Gruppe hat sich vermutlich selbst versorgt

Dorfbewohner sind schockiert. Sie sagten Reportern, dass sie bei dem baufälligen Hof immer nur einen Mann gesehen hatten. Von einer Familie hätten sie nichts gewusst. Allerdings will ein Nachbar auch Kinder gesehen haben. Der Hof liegt versteckt hinter Bäumen und etwa 200 Meter vom Rande des Dorfes entfernt, erreichbar nur über ein Brückchen und einen unbefestigten Weg. Dazu gehören nach Aussagen von Reportern ein großer Gemüsegarten und eine Ziege. Möglicherweise habe sich die Gruppe jahrelang selbst versorgt. Das umliegende Land wurde nicht bestellt.

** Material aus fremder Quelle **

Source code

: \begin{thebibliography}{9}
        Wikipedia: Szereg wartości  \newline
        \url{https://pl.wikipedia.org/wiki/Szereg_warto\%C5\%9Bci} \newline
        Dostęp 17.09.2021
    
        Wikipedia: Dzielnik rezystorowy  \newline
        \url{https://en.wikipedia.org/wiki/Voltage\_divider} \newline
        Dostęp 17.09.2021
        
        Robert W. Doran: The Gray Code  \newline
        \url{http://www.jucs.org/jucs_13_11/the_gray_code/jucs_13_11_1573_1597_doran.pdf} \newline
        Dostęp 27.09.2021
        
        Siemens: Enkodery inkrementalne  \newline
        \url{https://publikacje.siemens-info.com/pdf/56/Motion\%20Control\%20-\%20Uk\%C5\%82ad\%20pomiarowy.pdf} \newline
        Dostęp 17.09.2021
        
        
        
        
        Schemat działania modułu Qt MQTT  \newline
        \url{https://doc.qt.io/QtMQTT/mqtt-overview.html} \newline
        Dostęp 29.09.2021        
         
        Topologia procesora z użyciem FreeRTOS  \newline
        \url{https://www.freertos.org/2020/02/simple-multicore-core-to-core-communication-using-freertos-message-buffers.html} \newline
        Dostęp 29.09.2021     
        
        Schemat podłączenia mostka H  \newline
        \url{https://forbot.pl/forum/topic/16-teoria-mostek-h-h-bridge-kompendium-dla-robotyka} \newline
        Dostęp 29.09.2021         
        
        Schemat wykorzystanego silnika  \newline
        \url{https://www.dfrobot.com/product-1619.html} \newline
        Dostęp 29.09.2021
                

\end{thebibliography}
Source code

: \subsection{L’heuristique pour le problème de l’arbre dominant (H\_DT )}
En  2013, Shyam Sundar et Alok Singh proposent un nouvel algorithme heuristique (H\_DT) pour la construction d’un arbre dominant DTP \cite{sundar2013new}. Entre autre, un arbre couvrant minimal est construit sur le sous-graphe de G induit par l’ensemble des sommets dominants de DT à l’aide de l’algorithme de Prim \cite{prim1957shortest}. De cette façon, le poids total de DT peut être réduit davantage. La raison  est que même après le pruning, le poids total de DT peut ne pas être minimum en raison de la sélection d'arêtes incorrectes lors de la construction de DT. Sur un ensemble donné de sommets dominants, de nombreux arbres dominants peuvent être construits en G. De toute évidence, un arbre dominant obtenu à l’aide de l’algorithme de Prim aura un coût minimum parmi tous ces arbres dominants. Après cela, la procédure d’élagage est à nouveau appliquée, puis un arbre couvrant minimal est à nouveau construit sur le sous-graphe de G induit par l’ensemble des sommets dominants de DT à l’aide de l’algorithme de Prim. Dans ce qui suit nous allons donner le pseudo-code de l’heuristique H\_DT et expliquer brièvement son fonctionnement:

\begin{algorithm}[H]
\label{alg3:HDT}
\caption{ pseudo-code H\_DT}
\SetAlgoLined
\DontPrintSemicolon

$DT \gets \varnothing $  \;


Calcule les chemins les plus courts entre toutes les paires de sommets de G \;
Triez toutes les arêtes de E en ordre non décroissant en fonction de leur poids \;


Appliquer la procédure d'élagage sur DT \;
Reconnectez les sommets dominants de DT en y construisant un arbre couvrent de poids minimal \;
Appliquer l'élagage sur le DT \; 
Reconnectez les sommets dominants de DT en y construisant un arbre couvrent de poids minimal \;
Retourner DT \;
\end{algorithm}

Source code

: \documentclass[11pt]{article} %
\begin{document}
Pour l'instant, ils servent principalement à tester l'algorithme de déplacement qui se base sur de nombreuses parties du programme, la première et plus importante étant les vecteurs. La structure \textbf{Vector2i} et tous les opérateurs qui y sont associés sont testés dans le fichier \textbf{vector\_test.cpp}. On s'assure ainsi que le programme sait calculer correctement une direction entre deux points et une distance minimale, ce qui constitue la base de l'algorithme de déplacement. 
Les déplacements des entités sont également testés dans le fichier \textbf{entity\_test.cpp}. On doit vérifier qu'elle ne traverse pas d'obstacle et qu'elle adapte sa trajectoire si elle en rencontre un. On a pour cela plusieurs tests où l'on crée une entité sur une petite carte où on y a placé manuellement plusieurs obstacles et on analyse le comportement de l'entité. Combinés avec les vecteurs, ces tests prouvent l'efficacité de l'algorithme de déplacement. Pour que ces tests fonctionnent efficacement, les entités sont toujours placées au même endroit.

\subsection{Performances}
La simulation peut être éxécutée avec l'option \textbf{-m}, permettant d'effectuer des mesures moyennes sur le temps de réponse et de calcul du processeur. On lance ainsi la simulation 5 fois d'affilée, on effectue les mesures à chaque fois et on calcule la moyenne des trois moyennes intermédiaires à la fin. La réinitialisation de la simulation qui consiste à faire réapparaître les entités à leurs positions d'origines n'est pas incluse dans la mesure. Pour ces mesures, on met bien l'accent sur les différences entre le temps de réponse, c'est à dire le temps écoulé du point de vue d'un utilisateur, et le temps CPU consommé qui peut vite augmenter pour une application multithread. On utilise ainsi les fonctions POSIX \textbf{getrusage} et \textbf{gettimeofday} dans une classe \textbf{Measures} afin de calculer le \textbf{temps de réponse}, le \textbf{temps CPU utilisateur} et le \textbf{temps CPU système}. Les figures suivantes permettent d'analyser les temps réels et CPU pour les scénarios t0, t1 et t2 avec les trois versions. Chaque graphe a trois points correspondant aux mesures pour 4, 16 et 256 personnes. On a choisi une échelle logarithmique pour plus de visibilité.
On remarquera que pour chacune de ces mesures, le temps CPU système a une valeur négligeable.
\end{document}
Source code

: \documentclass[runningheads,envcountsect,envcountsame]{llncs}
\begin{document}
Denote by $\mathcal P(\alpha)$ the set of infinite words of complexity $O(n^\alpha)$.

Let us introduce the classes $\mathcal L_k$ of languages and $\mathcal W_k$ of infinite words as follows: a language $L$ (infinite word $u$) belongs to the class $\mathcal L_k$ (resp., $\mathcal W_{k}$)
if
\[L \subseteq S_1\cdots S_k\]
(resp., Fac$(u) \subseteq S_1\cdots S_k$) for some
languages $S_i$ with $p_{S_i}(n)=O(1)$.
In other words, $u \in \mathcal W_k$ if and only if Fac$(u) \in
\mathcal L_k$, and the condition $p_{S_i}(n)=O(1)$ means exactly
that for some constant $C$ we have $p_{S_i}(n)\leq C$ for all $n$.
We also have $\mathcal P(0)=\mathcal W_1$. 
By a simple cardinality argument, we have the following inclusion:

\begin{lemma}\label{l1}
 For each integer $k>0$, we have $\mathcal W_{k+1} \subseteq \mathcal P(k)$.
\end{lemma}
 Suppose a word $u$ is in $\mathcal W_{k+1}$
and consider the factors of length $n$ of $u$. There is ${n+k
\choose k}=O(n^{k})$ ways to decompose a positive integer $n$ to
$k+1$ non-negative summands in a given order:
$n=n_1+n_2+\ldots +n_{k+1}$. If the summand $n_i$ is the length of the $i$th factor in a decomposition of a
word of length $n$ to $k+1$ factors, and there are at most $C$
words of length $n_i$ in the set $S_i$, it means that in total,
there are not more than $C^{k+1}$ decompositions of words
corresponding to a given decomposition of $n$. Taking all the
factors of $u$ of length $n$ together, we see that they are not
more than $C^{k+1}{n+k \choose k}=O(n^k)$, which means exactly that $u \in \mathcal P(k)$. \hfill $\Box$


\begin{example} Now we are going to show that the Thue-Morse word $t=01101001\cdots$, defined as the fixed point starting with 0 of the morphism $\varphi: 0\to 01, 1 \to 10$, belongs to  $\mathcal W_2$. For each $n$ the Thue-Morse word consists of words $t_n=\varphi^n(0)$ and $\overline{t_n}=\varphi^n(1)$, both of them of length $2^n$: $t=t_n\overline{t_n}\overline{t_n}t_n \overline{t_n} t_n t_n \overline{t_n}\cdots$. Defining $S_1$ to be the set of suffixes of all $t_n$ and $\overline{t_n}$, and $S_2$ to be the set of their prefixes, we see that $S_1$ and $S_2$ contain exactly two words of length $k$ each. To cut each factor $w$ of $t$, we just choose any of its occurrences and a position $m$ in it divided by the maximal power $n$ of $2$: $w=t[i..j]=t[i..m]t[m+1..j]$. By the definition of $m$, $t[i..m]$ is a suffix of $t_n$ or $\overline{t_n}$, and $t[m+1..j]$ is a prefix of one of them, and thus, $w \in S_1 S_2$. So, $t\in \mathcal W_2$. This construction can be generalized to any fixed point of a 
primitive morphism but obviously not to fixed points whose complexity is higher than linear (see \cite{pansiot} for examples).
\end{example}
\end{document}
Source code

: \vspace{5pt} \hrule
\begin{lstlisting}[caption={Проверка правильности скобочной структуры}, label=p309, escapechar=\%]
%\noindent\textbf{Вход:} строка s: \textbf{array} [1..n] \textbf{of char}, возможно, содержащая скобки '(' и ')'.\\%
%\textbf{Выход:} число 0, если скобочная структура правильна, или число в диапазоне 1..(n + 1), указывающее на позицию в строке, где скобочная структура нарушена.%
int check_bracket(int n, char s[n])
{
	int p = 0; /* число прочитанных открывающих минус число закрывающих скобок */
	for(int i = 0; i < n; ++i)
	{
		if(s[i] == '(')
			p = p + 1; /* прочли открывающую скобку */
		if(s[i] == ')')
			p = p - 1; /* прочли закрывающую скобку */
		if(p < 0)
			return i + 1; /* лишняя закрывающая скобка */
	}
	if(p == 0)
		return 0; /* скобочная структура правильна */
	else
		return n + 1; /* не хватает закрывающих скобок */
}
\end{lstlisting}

In Österreich wecken die Vorgänge - wenn auch eigentlich anders gelagert - Erinnerungen an den Fall Josef Fritzl, der vor elf Jahren aufflog. Der Mann hatte 24 Jahre lang seine Tochter in einen Keller im Bundesland Niederösterreich gesperrt und mit ihr sieben Kinder gezeugt. Er wurde zu lebenslanger Freiheitsstrafe verurteilt und in eine Anstalt für geistig abnorme Rechtsbrecher eingewiesen.